WORK INSTRUCTION –
For this exercise, write out the whole listing below exactly, omitting its images.

MATERIAL PROVIDED –
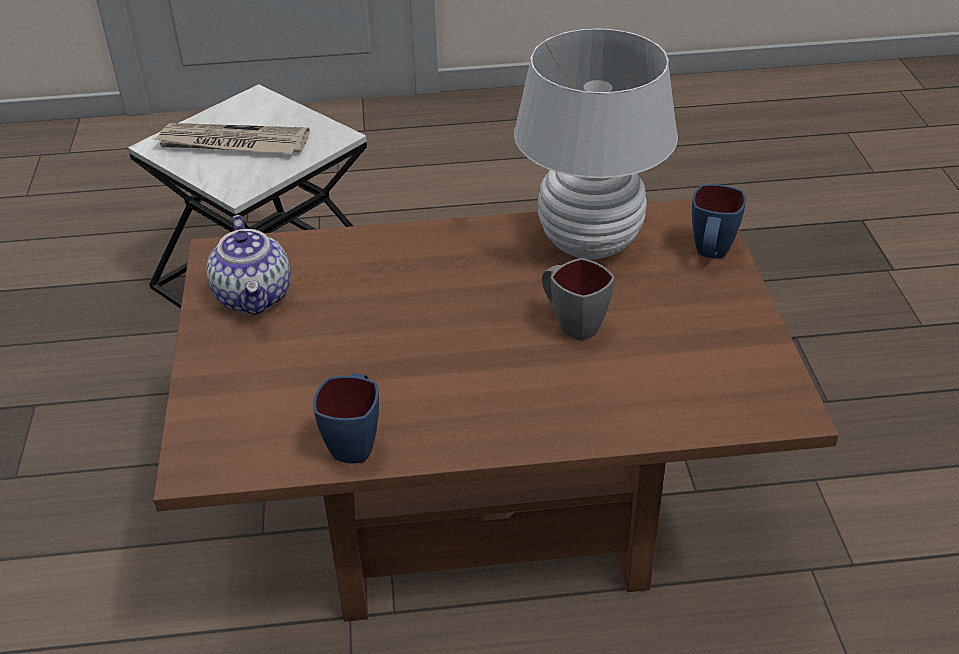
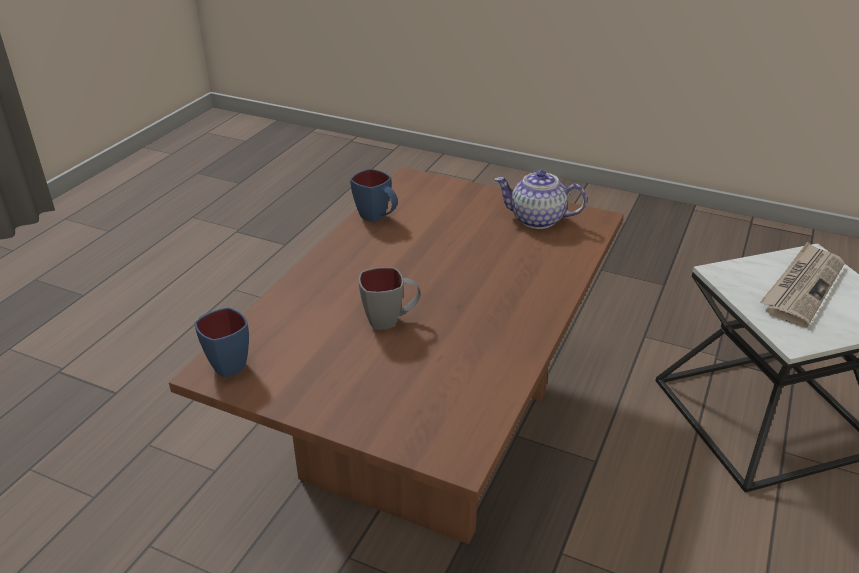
camera: 120 degrees right, 5 degrees down
white table lamp [514,28,678,259] -> none
blue mug [692,184,746,258] -> blue mug moved to [195,307,249,377]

OUTPUT FOR THIS TASK –
camera: 120 degrees right, 5 degrees down
white table lamp [514,28,678,259] -> none
blue mug [692,184,746,258] -> blue mug moved to [195,307,249,377]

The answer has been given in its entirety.